▸ **DIRECTIONS**:
While reading through the material below, copy each line that holds the word "غرفة".

▸ **INPUT FOR THIS TASK**:
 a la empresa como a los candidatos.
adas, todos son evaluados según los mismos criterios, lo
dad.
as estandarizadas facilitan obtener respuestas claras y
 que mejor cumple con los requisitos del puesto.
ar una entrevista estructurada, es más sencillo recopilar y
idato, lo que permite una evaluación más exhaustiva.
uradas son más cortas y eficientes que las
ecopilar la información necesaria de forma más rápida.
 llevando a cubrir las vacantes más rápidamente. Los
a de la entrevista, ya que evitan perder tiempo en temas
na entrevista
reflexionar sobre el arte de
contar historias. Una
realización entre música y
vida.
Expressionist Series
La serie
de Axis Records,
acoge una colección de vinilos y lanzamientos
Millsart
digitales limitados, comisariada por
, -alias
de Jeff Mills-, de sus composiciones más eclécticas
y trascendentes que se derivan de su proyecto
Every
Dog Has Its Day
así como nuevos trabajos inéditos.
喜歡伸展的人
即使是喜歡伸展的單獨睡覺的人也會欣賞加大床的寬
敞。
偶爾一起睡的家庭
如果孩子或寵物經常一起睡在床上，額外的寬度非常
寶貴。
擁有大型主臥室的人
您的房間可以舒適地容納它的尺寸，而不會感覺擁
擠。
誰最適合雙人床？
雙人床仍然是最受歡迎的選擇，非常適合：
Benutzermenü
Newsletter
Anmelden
...
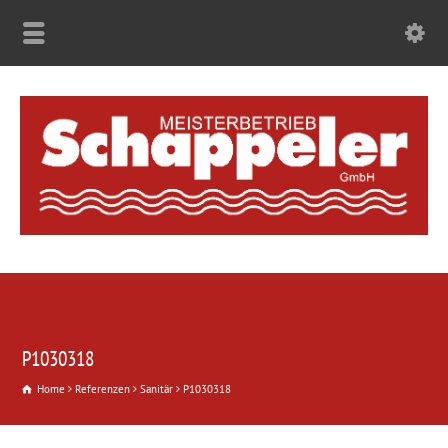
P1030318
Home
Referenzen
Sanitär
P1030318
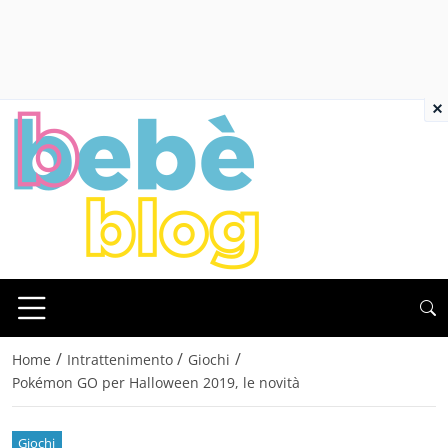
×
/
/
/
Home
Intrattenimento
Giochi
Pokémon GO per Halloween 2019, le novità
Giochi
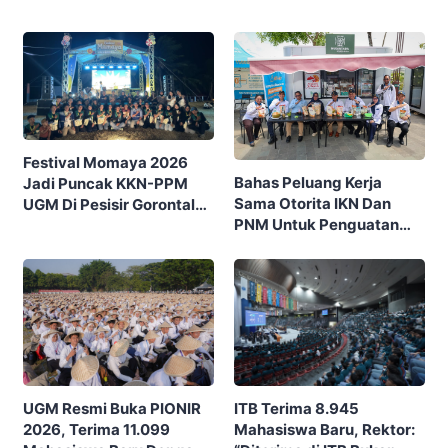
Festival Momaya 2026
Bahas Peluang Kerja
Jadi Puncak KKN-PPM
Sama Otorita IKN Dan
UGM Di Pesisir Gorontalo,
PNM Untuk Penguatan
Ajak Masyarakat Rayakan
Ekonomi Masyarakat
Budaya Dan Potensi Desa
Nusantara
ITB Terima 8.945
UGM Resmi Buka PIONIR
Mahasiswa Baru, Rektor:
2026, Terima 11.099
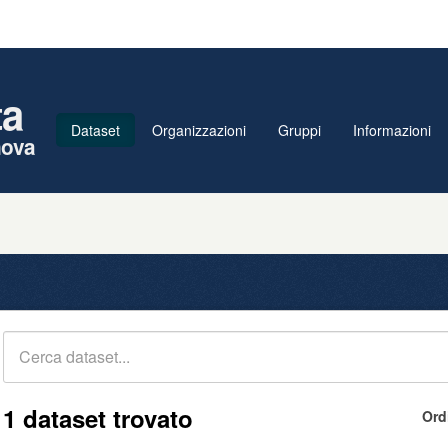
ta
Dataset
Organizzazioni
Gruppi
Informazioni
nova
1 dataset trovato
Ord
* * *
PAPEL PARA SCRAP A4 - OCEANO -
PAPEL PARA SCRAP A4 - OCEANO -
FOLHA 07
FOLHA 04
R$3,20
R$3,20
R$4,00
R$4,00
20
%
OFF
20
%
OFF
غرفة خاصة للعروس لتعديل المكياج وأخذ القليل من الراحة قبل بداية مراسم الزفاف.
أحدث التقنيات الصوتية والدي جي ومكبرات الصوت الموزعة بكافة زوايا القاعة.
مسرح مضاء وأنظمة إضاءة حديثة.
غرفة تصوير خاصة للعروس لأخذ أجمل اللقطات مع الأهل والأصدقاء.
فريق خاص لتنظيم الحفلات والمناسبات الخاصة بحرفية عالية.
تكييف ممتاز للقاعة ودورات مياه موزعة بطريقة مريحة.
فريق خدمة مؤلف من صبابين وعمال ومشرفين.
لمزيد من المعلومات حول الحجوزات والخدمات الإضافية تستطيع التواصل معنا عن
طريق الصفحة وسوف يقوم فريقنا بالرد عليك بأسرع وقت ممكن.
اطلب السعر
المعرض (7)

▸ **WORKED SOLUTION**:
غرفة خاصة للعروس لتعديل المكياج وأخذ القليل من الراحة قبل بداية مراسم الزفاف.
غرفة تصوير خاصة للعروس لأخذ أجمل اللقطات مع الأهل والأصدقاء.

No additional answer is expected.